All the above deaths followed a familiar pattern. A woman killed by a man she knows, invariably in their own home.
Today’s remembrance is very different – we remember Suzie Morl, a trans woman from Manchester who a man and a woman murdered.
All lives are of equal value and while some “feminist” remembrance websites refuse to accept trans women – we most certainly do not.
So I repeat – all lives are equal.
Further, a woman is rarely implicated in the death of another human being. This is not the case today – this indeed is a “one-off” story that does not share the usual patterns that I see and write about.
Suzie Morl was a trans woman who Tracy Hurrell befriended after falling out with her partner David Hardman. Both Hurrell and Hardman were drug addicts who lived sordid lives. Over a period of months, Hurrell started to re-form her relationship with Hardman, and the two plotted together to bully Suzie and steal her money so to fund their addiction habits. Then, one day in July 2011, exactly ten years ago – Suzie was murdered in Hardman’s flat, her body dumped in a suitcase.
And there, she was left.
A few weeks later, the police visited a neighbouring flat and noticed a horrific smell coming from Hardman’s home. The flat owner confirmed that Hurrell had told them there was a dead woman in Hardman’s flat, and on investigation, they found Suzie’s body – it was rotting, swarming in flies and maggots.
Both Hardman and Hurrell were charged and subsequently found guilty of murder – given life sentences.
The BBC reported this:
Senior investigating officer Andy Tattersall said: “Hurrell and Hardman were both dependent on alcohol and drugs and went to desperate lengths to obtain cash to fund their habits. This is reflected in the theft of benefits before and after they killed Suzie”.
“Each blames the other for what happened and both have fabricated different stories so we might never know exactly what happened and why”.
“What we do know is that from start to finish, they worked together.”
He added that Suzie “was a popular member of the community who was in the process of re-contacting her siblings when she was murdered.

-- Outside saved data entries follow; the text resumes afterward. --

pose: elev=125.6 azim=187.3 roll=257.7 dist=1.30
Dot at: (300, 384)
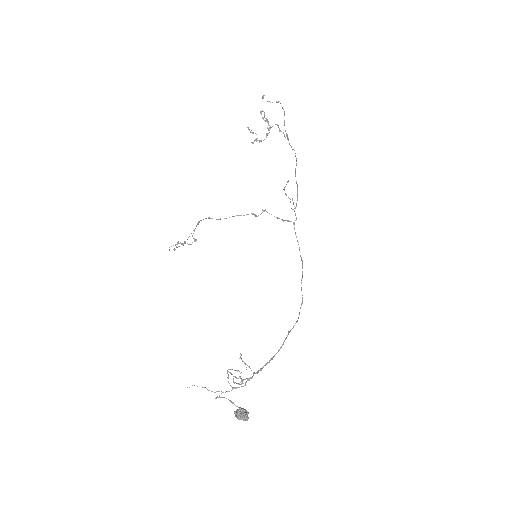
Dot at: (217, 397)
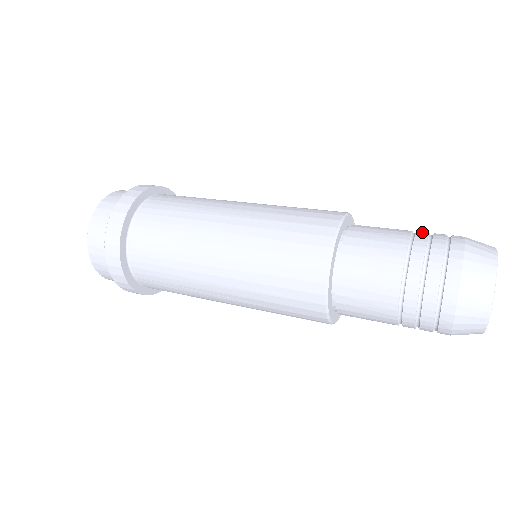
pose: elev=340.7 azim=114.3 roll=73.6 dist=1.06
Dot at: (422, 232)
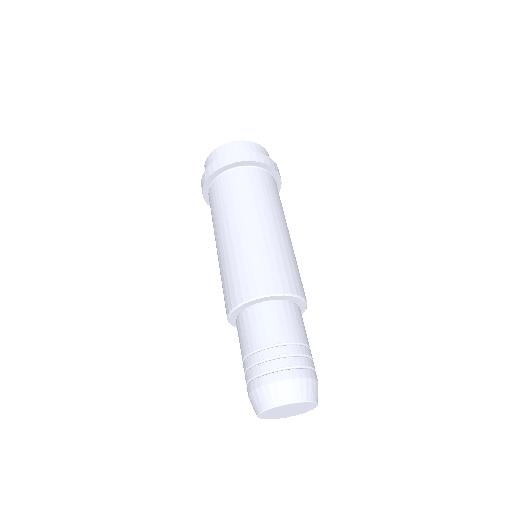
Dot at: (308, 351)
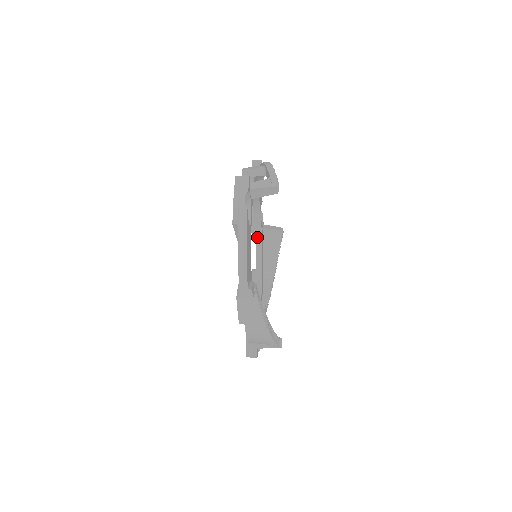
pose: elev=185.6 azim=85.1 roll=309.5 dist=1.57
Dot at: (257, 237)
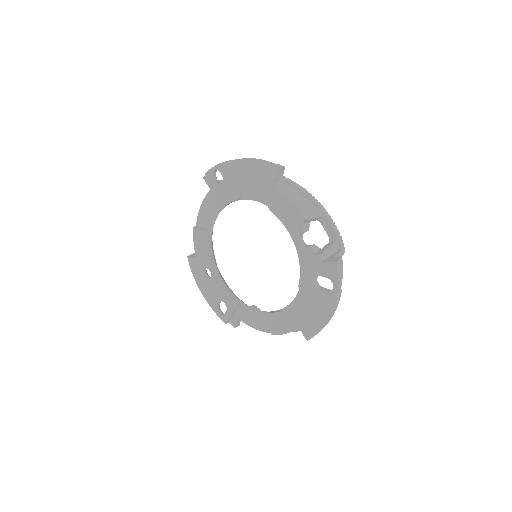
Dot at: (223, 207)
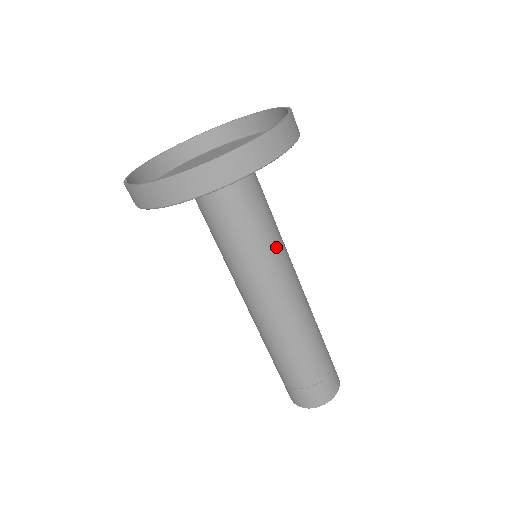
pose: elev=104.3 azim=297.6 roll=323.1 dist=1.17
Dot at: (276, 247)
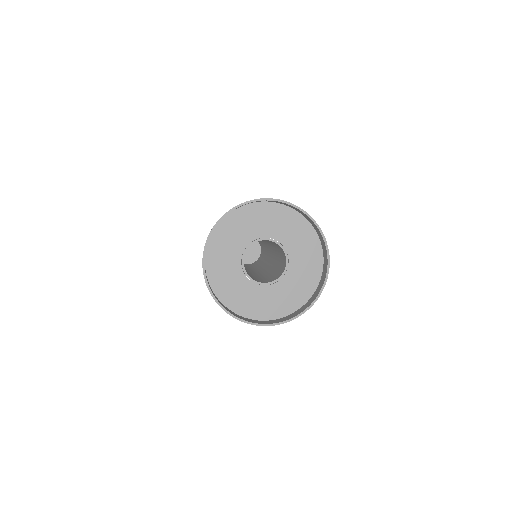
Dot at: occluded
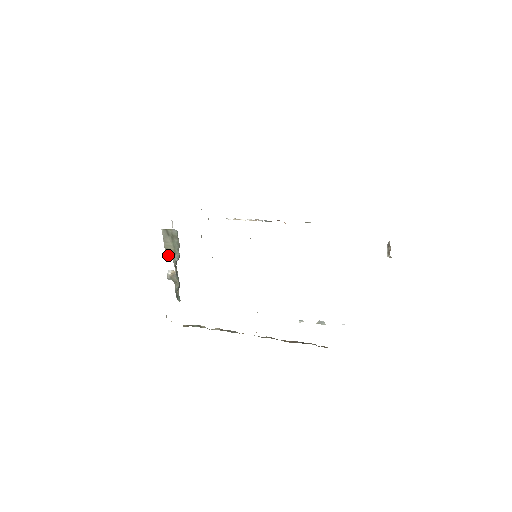
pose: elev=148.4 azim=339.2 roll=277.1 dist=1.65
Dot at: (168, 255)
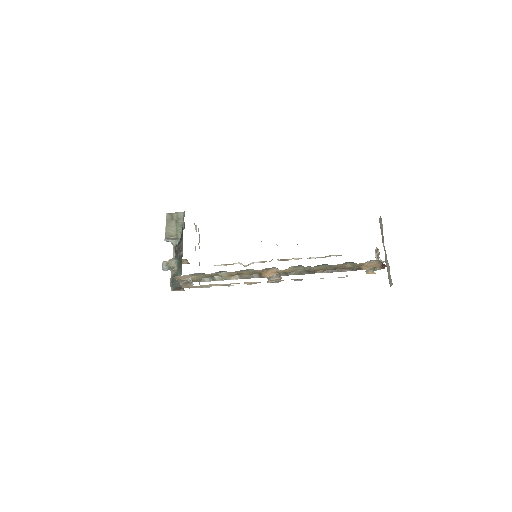
Dot at: (169, 239)
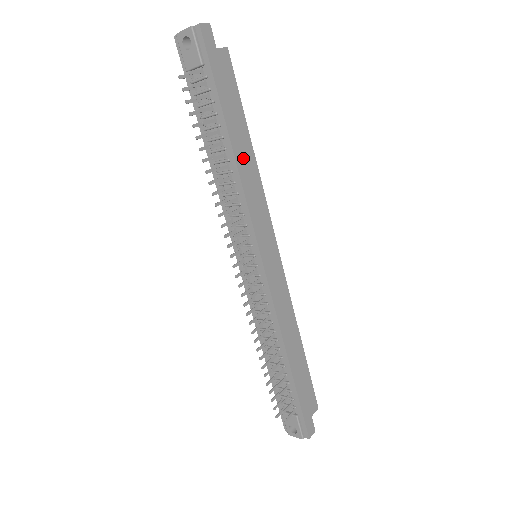
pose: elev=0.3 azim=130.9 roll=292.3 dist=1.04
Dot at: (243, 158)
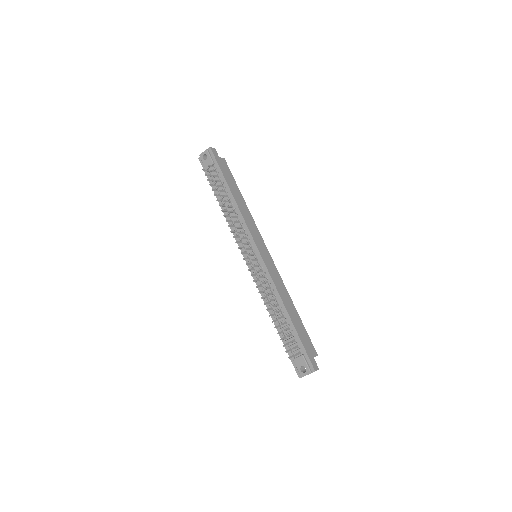
Dot at: (240, 202)
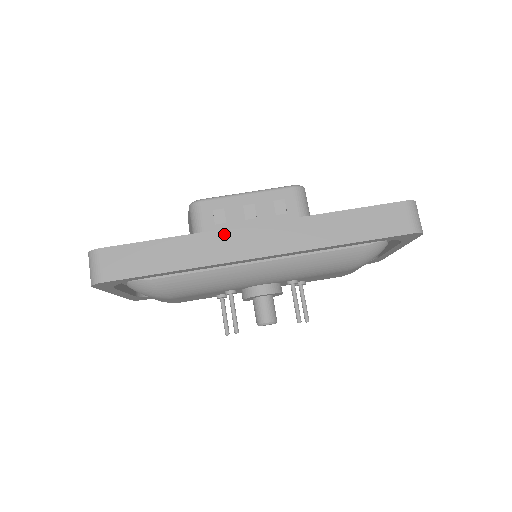
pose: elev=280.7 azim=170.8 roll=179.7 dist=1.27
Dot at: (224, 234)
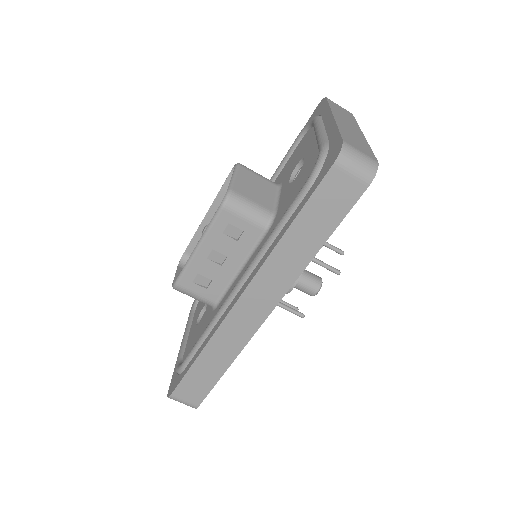
Dot at: (227, 324)
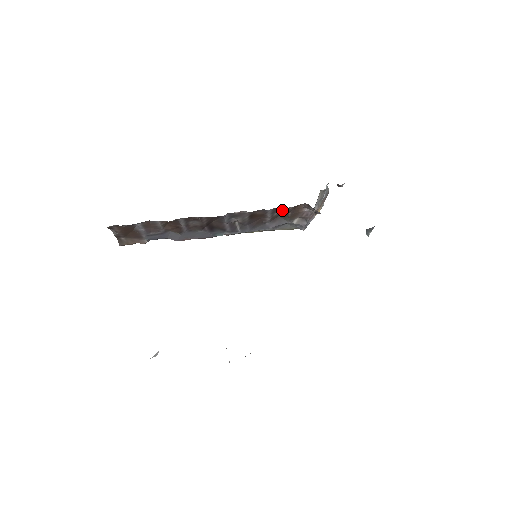
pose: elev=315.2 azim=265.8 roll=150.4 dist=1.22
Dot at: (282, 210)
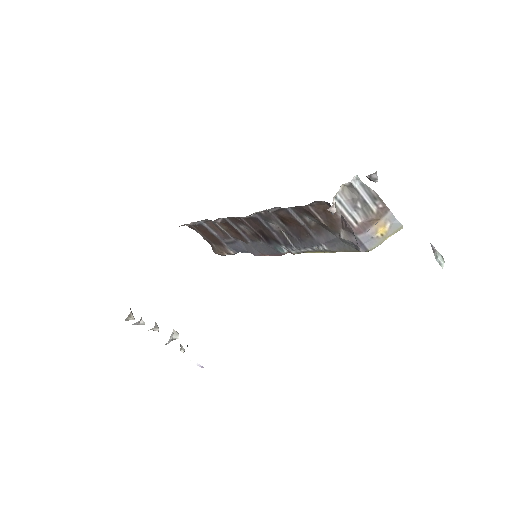
Dot at: (305, 211)
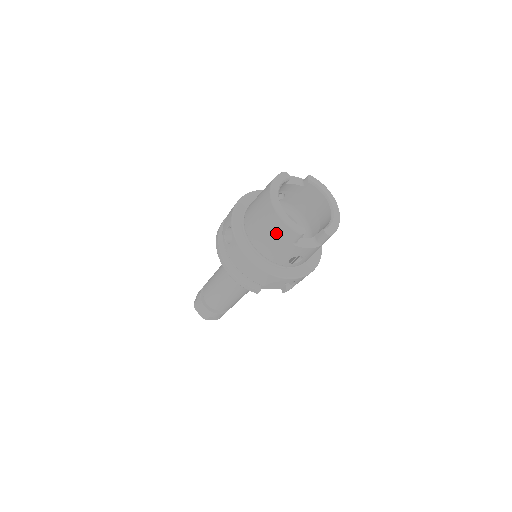
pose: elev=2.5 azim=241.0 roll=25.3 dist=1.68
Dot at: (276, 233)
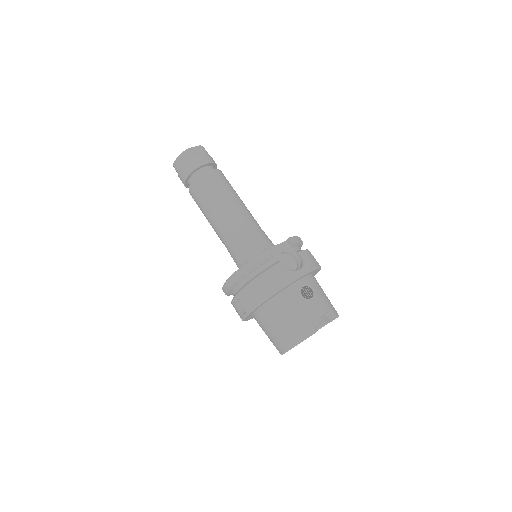
Dot at: occluded
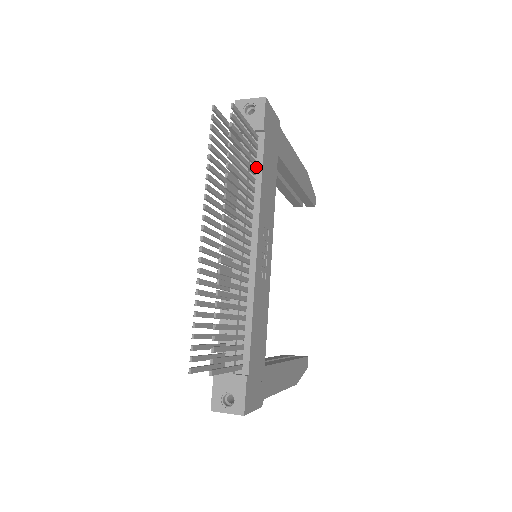
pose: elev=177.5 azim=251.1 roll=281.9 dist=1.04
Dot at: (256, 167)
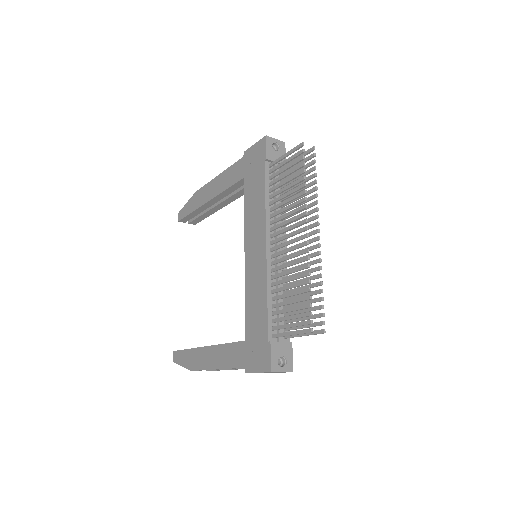
Dot at: occluded
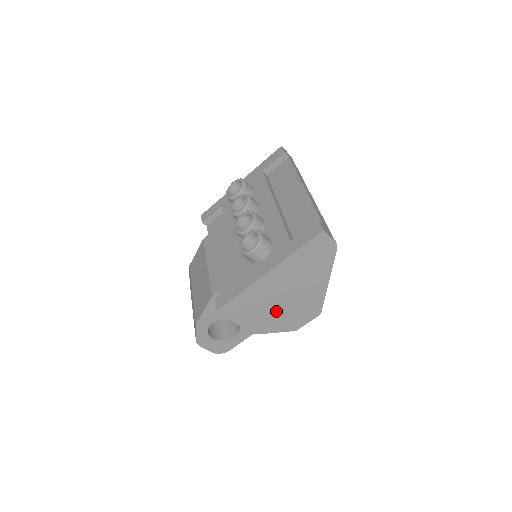
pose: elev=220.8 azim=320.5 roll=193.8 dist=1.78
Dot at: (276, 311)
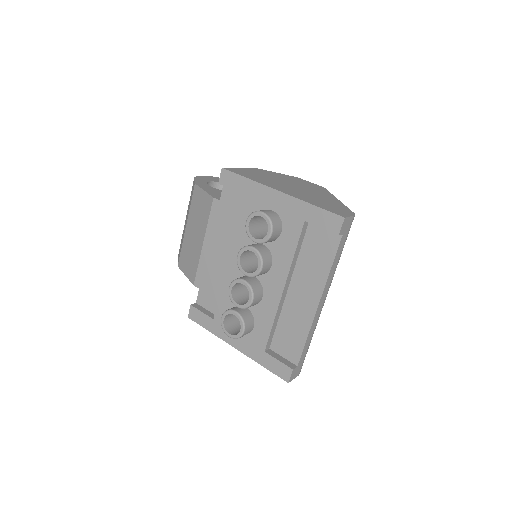
Dot at: occluded
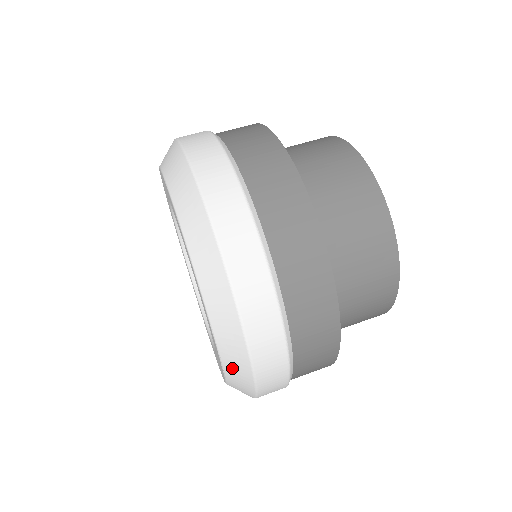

Sadly they never got the opportunity to reunite, but I hope they find comfort in today’s sentencing.”
But this is not quite the end.
I often get pretty upset and emotional when researching these stories. Invariably I see the typical pattern of male abuse and police failure.
This story is different in circumstance but also in the language used by the media outlets when reporting this horrific case.
In the last ten years, perhaps in some respects, we have taken a step forward.